Le processus qui permet de former les cellules reproductrices s’appelle la méiose et permet d’obtenir ces cellules « amputées » de la moitié de leurs chromosomes. Comment ? Grâce à une protéine, SPO11, une sorte de ciseaux moléculaires dont le rôle est de couper l’ADN pendant la méiose. « Cette activité de clivage est connue depuis 25 ans mais elle n’avait jamais été reconstituée ‘in vitro’ au laboratoire. C’est-à-dire, qu’on savait que SPO11 doit être capable de couper l’ADN, mais jamais personne n’était parvenu à reproduire cette activité dans un tube », explique Corentin Claeys Bouuaert, chercheur au Louvain Institute of Biomolecular Science and Technology. « C’est ce que nous sommes parvenus à faire », révèle-t-il. Les résultats de cette étude sont publiés dans la prestigieuse revue Nature.
Une paire de ciseaux cassée
Reproduire l’activité d’une protéine biochimiquement (dans un tube) est la seule manière de vraiment comprendre son fonctionnement. « Dans ce cas-ci, nos études nous ont permis de comprendre que SPO11 se présente comme une paire de ciseaux cassés. Il faut deux lames pour que le ciseau fonctionne (la protéine doit être dimérique), mais en réalité les deux lames sont détachées (SPO11 est monomérique). Il faut donc que les deux lames se retrouvent pour que l’activité de clivage de l’ADN ait lieu », dévoile le scientifique qui est lauréat d’une bourse européenne ERC Consolidator.

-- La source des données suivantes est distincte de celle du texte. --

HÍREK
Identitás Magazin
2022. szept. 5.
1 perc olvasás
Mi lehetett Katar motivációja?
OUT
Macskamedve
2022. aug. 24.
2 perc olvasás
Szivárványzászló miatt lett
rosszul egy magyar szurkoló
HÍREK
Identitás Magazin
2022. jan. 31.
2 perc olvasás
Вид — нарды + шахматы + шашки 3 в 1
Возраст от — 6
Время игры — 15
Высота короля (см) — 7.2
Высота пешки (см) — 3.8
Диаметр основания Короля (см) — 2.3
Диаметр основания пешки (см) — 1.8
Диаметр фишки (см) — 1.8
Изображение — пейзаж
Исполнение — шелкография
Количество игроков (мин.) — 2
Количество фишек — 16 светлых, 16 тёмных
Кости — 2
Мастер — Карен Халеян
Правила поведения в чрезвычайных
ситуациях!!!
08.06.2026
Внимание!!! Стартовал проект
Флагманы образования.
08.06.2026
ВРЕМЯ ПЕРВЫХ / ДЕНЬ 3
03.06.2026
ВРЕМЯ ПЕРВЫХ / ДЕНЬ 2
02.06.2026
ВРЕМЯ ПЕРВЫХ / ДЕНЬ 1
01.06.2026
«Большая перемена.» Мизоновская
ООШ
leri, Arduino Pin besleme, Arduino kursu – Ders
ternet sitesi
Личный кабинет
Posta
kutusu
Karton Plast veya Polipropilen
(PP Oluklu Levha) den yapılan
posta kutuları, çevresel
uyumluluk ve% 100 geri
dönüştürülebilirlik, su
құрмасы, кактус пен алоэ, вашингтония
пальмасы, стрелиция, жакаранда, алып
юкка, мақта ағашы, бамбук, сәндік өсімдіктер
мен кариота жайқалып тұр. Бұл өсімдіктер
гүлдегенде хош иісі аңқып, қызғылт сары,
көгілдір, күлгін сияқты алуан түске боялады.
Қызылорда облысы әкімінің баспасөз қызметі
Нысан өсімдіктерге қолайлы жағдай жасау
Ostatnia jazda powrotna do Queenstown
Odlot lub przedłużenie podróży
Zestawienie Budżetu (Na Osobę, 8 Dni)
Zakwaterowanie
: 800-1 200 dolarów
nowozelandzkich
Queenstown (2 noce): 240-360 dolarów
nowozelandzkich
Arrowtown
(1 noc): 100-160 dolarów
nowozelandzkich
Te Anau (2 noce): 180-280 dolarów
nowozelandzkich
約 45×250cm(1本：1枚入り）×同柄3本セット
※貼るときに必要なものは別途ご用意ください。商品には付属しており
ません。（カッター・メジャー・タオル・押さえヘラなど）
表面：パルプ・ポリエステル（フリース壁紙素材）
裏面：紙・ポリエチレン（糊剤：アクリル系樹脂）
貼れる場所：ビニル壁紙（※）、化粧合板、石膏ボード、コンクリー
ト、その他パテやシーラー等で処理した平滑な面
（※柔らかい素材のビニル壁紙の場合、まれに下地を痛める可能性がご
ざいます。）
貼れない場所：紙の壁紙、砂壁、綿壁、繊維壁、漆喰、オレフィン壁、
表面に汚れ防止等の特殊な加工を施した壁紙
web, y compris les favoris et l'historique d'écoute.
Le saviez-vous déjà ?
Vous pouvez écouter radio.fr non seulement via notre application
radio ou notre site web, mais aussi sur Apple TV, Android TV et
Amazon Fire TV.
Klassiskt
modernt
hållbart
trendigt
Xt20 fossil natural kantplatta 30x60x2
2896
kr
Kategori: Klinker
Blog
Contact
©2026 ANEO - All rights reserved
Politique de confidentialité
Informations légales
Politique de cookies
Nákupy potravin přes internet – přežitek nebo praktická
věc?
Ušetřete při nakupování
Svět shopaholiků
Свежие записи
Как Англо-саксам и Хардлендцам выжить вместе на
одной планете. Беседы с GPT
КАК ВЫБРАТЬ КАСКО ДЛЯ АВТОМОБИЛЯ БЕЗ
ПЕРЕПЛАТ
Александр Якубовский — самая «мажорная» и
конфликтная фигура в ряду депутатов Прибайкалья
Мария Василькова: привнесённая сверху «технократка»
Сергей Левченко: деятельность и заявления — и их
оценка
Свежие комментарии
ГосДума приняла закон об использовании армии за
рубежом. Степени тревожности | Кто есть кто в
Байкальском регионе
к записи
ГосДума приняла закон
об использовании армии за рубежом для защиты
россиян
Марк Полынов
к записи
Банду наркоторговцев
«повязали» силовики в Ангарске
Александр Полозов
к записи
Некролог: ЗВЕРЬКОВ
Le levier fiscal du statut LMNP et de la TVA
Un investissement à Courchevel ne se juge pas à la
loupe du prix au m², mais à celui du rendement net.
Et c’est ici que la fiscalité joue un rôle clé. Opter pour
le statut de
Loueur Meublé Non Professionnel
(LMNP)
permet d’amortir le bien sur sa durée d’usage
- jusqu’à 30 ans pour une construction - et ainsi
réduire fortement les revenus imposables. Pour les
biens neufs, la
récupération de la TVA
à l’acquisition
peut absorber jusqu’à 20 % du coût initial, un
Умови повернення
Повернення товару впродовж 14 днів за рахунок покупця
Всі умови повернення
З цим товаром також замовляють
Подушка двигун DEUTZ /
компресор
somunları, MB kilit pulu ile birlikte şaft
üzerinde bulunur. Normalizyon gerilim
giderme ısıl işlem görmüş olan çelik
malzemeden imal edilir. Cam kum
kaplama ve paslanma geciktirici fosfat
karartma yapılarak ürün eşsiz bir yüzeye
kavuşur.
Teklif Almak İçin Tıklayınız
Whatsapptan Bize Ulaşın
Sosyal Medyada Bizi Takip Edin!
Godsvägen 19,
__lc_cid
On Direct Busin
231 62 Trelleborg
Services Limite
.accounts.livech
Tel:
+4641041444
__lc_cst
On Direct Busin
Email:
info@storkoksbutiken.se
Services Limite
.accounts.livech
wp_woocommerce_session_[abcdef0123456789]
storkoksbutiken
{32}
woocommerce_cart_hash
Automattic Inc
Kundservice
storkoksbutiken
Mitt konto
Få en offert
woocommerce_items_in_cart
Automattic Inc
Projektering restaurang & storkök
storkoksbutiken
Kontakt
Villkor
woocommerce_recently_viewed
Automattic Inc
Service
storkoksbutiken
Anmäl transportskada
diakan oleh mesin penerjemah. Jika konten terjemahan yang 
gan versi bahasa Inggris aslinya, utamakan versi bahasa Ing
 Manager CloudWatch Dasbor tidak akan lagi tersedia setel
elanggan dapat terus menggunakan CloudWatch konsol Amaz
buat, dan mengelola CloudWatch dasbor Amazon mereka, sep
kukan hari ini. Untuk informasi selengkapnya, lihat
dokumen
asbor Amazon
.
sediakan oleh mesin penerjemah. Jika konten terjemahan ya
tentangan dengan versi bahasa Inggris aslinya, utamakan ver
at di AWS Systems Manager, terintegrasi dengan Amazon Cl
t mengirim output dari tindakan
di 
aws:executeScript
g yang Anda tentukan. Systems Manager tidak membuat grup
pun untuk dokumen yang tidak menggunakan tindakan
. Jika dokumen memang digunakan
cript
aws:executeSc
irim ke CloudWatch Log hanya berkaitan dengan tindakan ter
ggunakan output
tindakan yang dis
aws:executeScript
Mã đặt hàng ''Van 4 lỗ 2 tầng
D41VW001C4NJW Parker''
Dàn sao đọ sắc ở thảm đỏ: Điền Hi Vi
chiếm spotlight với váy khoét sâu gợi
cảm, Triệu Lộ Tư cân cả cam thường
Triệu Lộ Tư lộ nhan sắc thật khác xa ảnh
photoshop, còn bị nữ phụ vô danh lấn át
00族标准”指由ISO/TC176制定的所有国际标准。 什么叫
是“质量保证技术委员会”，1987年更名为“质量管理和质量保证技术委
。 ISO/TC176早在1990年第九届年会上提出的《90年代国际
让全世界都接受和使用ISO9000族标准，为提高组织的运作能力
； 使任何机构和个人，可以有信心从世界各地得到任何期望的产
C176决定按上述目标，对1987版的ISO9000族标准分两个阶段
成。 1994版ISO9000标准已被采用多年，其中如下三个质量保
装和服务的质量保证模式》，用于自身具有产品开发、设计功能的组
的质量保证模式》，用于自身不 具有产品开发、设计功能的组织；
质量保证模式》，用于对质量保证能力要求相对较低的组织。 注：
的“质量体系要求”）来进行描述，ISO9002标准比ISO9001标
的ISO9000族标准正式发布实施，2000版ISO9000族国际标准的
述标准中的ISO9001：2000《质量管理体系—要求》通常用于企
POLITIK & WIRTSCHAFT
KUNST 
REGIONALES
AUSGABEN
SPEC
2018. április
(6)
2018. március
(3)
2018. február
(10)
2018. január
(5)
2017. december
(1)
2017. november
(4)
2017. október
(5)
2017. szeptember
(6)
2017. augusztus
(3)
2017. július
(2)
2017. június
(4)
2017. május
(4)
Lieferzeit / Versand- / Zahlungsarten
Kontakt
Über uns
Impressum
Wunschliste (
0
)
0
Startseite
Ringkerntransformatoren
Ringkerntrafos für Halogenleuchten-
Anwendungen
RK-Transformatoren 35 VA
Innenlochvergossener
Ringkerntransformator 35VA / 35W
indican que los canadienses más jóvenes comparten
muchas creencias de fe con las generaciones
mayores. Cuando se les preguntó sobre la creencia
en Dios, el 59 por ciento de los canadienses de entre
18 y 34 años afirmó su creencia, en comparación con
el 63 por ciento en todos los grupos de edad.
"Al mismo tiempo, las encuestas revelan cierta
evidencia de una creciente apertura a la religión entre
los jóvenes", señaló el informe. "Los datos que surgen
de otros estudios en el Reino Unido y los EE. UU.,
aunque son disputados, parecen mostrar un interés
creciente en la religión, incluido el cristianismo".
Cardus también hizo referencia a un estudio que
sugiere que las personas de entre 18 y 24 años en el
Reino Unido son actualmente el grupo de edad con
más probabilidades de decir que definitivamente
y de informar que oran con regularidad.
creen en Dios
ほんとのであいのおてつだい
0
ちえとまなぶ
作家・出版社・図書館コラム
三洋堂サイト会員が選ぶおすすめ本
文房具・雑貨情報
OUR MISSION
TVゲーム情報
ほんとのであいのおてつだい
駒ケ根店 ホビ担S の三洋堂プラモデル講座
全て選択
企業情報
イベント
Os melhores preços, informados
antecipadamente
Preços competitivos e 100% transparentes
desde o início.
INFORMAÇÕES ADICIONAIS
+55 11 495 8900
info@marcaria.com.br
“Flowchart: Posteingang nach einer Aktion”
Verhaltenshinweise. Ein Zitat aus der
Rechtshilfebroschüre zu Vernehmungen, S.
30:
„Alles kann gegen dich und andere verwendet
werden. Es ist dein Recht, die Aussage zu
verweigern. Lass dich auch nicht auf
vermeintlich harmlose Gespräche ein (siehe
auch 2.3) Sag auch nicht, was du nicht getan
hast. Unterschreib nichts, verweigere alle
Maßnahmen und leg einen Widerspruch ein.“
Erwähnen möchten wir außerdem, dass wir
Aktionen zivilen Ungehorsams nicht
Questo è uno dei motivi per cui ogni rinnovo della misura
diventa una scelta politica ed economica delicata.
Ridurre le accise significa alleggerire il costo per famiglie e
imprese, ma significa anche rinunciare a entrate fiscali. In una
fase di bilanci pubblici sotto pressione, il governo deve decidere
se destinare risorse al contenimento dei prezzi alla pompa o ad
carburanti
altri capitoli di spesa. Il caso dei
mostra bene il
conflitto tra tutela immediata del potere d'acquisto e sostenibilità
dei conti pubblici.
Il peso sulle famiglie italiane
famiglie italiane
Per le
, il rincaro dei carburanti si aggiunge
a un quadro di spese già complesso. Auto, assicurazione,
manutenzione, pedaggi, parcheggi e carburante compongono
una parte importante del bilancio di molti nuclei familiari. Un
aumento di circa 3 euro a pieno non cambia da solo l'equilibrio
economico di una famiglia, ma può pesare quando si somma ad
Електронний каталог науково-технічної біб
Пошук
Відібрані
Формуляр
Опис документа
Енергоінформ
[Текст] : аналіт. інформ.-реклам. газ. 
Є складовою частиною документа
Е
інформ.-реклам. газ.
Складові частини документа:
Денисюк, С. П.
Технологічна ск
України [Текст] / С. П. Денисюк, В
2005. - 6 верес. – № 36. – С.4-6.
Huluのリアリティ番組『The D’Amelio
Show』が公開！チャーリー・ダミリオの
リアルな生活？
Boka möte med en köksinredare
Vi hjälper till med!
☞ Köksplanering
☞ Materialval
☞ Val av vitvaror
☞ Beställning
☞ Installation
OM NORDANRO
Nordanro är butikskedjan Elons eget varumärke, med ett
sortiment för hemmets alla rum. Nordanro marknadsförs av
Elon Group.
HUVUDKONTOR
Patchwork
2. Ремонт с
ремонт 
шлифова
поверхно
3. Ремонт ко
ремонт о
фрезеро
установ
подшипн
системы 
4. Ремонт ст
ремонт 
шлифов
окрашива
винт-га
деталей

Les coupures dans l’ADN sont très importantes à la fois pour le brassage génétique entre chaque génération, et donc pour l’évolution. Mais aussi pour le bon fonctionnement de la reproduction puisque, sans elles, l’organisme est stérile. Cependant, en dehors du processus de méiose, couper l’ADN est dangereux. C’est notamment l’effet que peuvent avoir les UV sur notre génome lorsqu’on s’expose au soleil. Les dommages alors causés dans l’ADN peuvent induire la mort des cellules ou l’apparition de cancers. « SPO11 ne peut donc pas agir n’importe où, n’importe quand. Son activité doit être contrôlée. Et nos observations nous permettent justement de mieux comprendre comment ce processus est contrôlé : intrinsèquement, la protéine est inactive car le ciseau est « cassé », mais, dans les bonnes circonstances, par exemple en présence de certains partenaires, le ciseau se reconstitue (deux sous-unités SPO11 se retrouvent) et le clivage à lieu ».
Si ces recherches sont fondamentales et son effectuée dans le but de mieux comprendre la méiose, il existe toutes une série de problèmes de stérilité associés à ce processus ou à l’activité de la protéine SPO11. Des mutations dans le gène SPO11 ou d’autre protéines impliquées dans la formation de cassures de l’ADN, ou leur réparation par recombinaison, induisent une stérilité, par exemple. Bien comprendre ces mécanismes au niveau moléculaire permet de mieux comprendre comment ces mutations impactent la fertilité, ce qui pourrait, un jour, mener à de nouvelles thérapies.